ORC vs Parquet - what should I use?

ORC vs Parquet

Parquet is a good choice in general. ORC can be better if you are only working with Apache Hive.

ORC and Parquet are both columnar data formats suited to analytical workloads. ORC only works with Apache Hive, but supports ACID transactions like CREATE, UPDATE and DELETE. Parquet works with many kinds of data systems, but requires the Delta Lake extension to perform ACID transactions.

ORC file format

ORC (Optimized Row Columnar) file format was built for Apache Hive as a successor to the RCFile format.

ORC files store rows of data in a columnar data. Rows are organized into stripes of 250MB. Each stripe has index metadata and also a footer.

ORC file format

ORC file layout image courtesy of Apache ORC.

Stripes are compressed individually using either Snappy, Zlib or none (no compression). Decompression can be skipped for certain stripes during analysis because they are each individually compressed.

ORC files support ACID transactions when used with Apache Hive. This means you can perform operations like READ, UPDATE and DELETE.

Parquet file format

Parquet is a columnar file format that is partly based on Google's Dremel paper. Dremel is the query engine that BigQuery was based on.

Parquet specifically uses the striping and assembly algorithms from the Dremel paper.

Parquet files can be read and written by many systems including Apache Hive, Clickhouse, Pandas, Apache Spark and Online Parquet Viewers ;).
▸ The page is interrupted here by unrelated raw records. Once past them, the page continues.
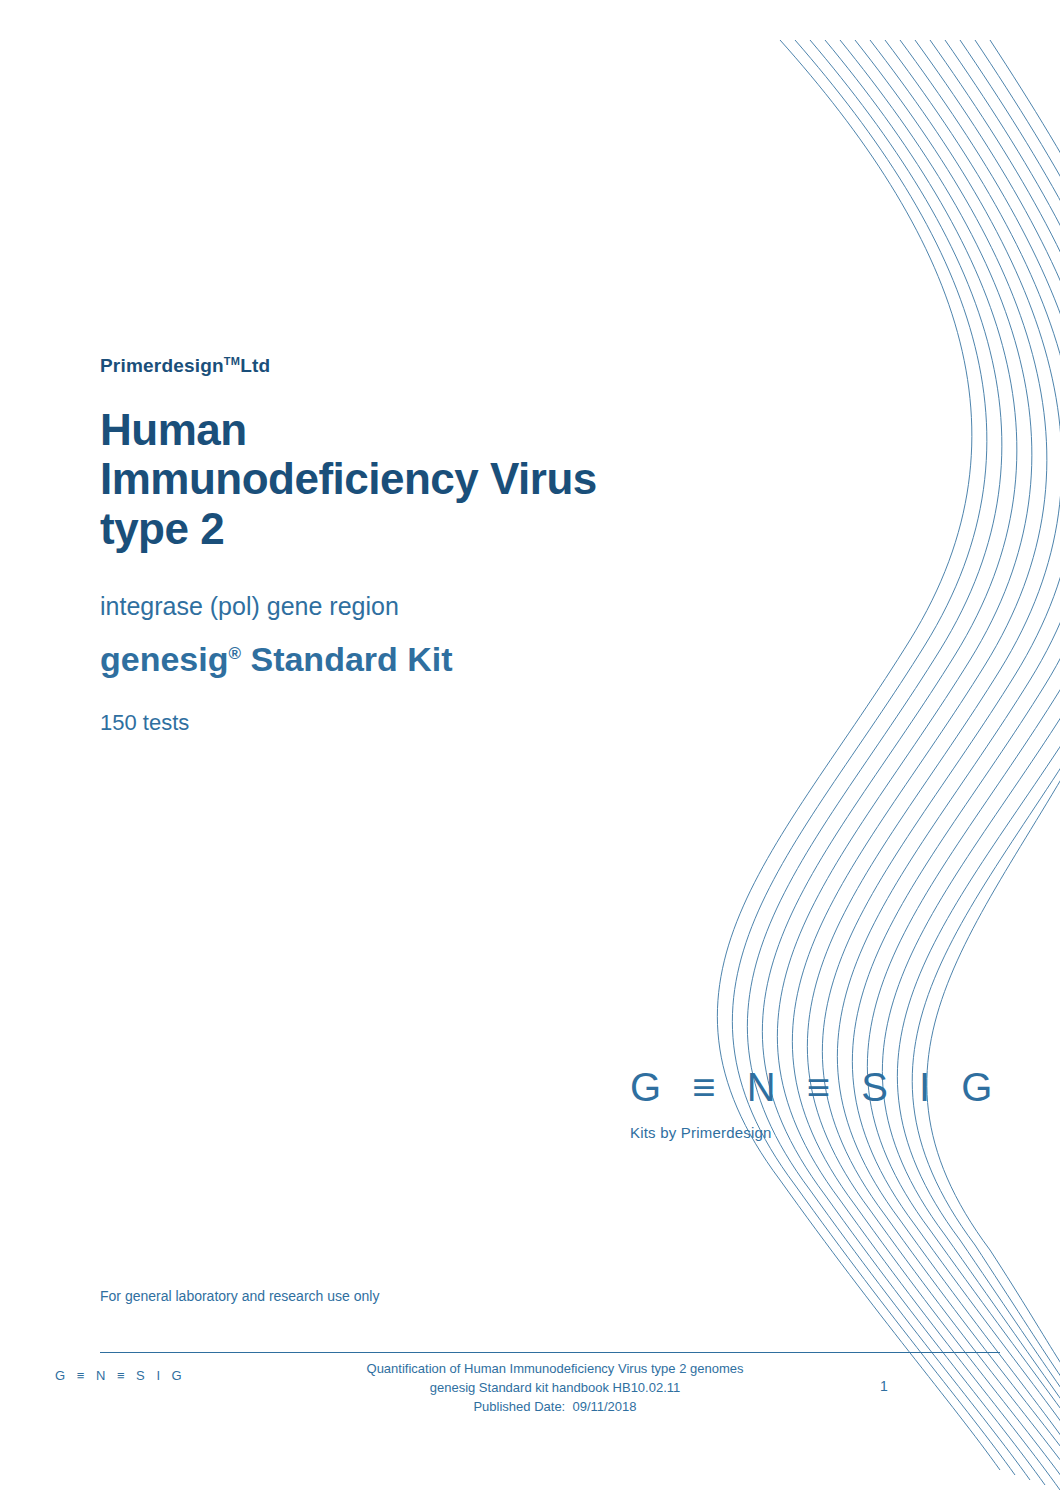PrimerdesignTMLtd
Human
Immunodeficiency Virus
type 2
integrase (pol) gene region
genesig® Standard Kit
150 tests
G ≡ N ≡ S I G
Kits by Primerdesign
For general laboratory and research use only
G ≡ N ≡ S I G
Quantification of Human Immunodeficiency Virus type 2 genomes
genesig Standard kit handbook HB10.02.11
Published Date: 09/11/2018
1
Parquet files start and end with magic bytes PAR1 so that they can be identified as Parquet files. The file is split into row groups for each column. Metadata is stored at the end of the file.

ORC file format

Parquet file format image courtesy of Apache.

Parquet files do not support ACID transactions like CREATE, UPDATE or DELETE. To get ACID transactions you will need to use an extension like Delta Lake.

Parquet files can be compressed with snappy (default), gzip, brotli codecs. Or they could have no compression.